The envelope is defined as the set of points for which

$\frac { \partial }{ \partial k } F(x,y,k)=F(x,y,k)=0.$

The intersection between $F(x,y,k)$ and $F(x,y,k+n)$ is given by

$\begin{aligned} F(x,y,k)&=F(x,y,k+n)=0\\ \Rightarrow F(x,y,k)&=\frac{F(x,y,k+n)-F(x,y,k)}{n}. \end{aligned}$

Limiting $n$ to 0 gives the definition above.

## Find the area under which a ladder of length 1 occupies while sliding down a wall.

Our first step is to define $F(x,y,k)$, which in this case models the behavior of the ladder.

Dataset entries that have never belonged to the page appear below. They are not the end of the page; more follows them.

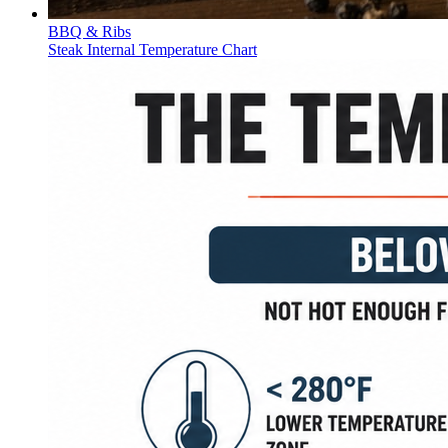
BBQ & Ribs
Steak Internal Temperature Chart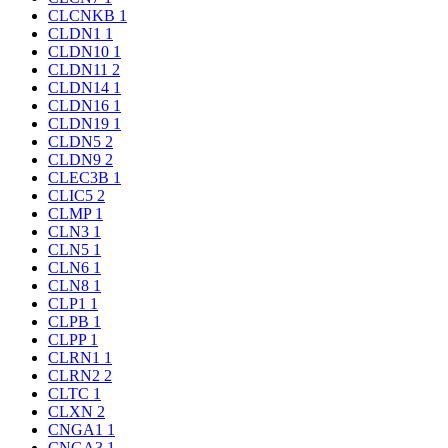
CLCNKB
1
CLDN1
1
CLDN10
1
CLDN11
2
CLDN14
1
CLDN16
1
CLDN19
1
CLDN5
2
CLDN9
2
CLEC3B
1
CLIC5
2
CLMP
1
CLN3
1
CLN5
1
CLN6
1
CLN8
1
CLP1
1
CLPB
1
CLPP
1
CLRN1
1
CLRN2
2
CLTC
1
CLXN
2
CNGA1
1
CNGA3
1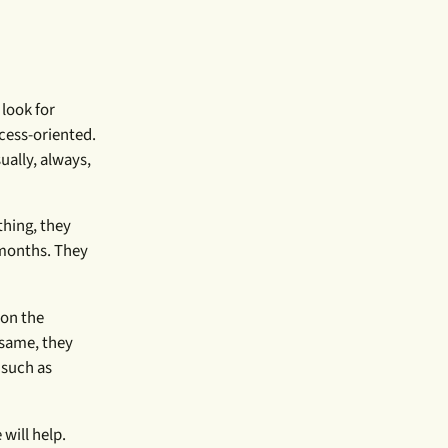
 look for
ocess-oriented.
ually, always,
thing, they
 months. They
 on the
 same, they
 such as
will help.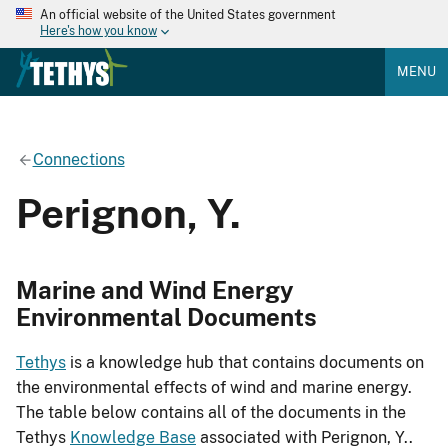
An official website of the United States government
Here's how you know
MENU
Connections
Perignon, Y.
Marine and Wind Energy
Environmental Documents
Tethys
is a knowledge hub that contains documents on
the environmental effects of wind and marine energy.
The table below contains all of the documents in the
Tethys
Knowledge Base
associated with Perignon, Y..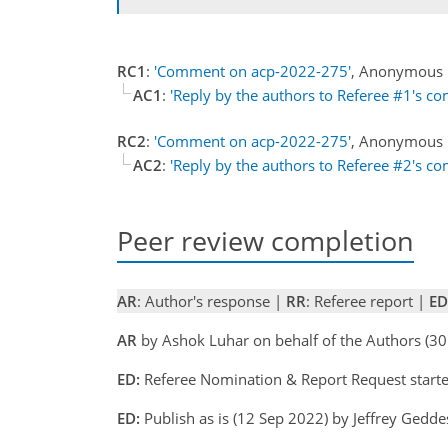
RC1
:
'Comment on acp-2022-275'
, Anonymous 
AC1
:
'Reply by the authors to Referee #1's c
RC2
:
'Comment on acp-2022-275'
, Anonymous 
AC2
:
'Reply by the authors to Referee #2's c
Peer review completion
AR
: Author's response |
RR
: Referee report |
ED
AR
by Ashok Luhar on behalf of the Authors (
ED:
Referee Nomination & Report Request starte
ED:
Publish as is (12 Sep 2022) by Jeffrey Gedd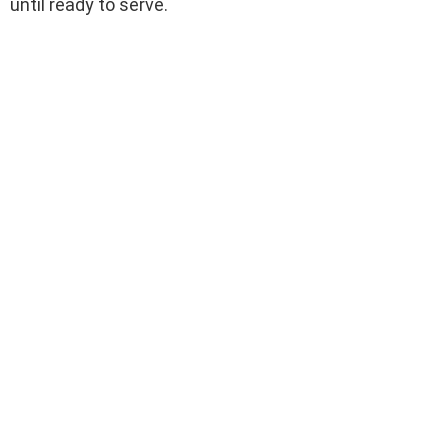
until ready to serve.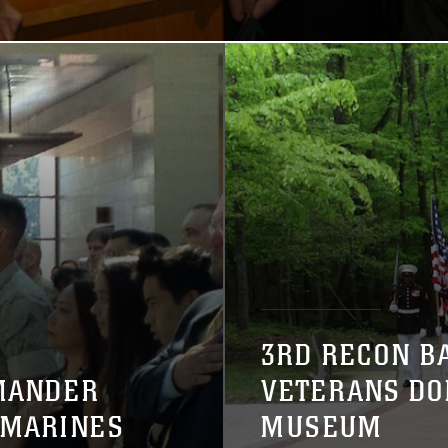
3RD RECON B
MANDER
VETERANS DO
 MARINES
MUSEUM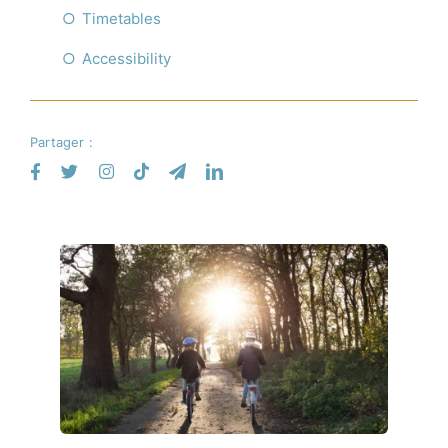
Timetables
Accessibility
Partager :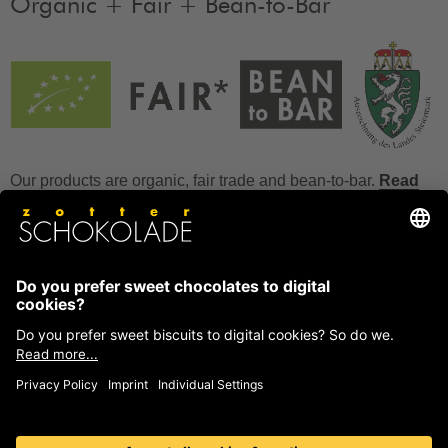
Organic + Fair + Bean-to-Bar
Our products are organic, fair trade and bean-to-bar.
Read
more
FAQ
How to store chocolate?
How to temper couverture?
Glucose and invert sugar syrup
Reference to allergens
Ask us anything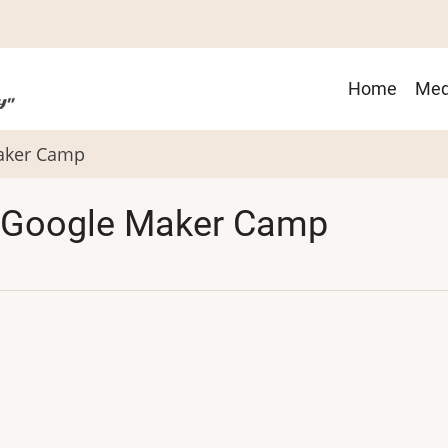
Main
Home
Med
navigat
Maker Camp
 Google Maker Camp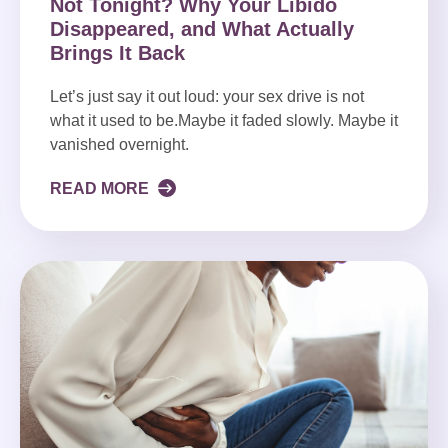
Not Tonight? Why Your Libido
Disappeared, and What Actually
Brings It Back
Let’s just say it out loud: your sex drive is not
what it used to be.Maybe it faded slowly. Maybe it
vanished overnight.
READ MORE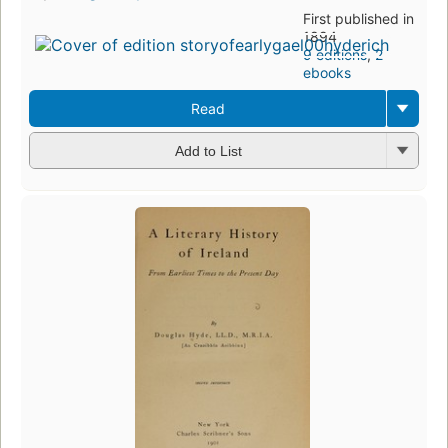
First published in
1894
9 editions
,
2
ebooks
Read
Add to List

The red line between the $y$-axis and the $x$-axis represents the ladder:

$\begin{aligned} F(x,y,k) &=-\frac{\sqrt{1-k^2}}{k}x+\sqrt{1-k^2}-y\\ &=0 \\ \frac { \partial }{ \partial k } F(x,y,k) &=\frac{x-k^3}{k^2\sqrt{1-k^2}}\\ &=0. \end{aligned}$

Solving the above equations, we get the envelope in parametric form as

$\left(k^3,\left(1-k^2\right)\sqrt{1-k^2}\right).$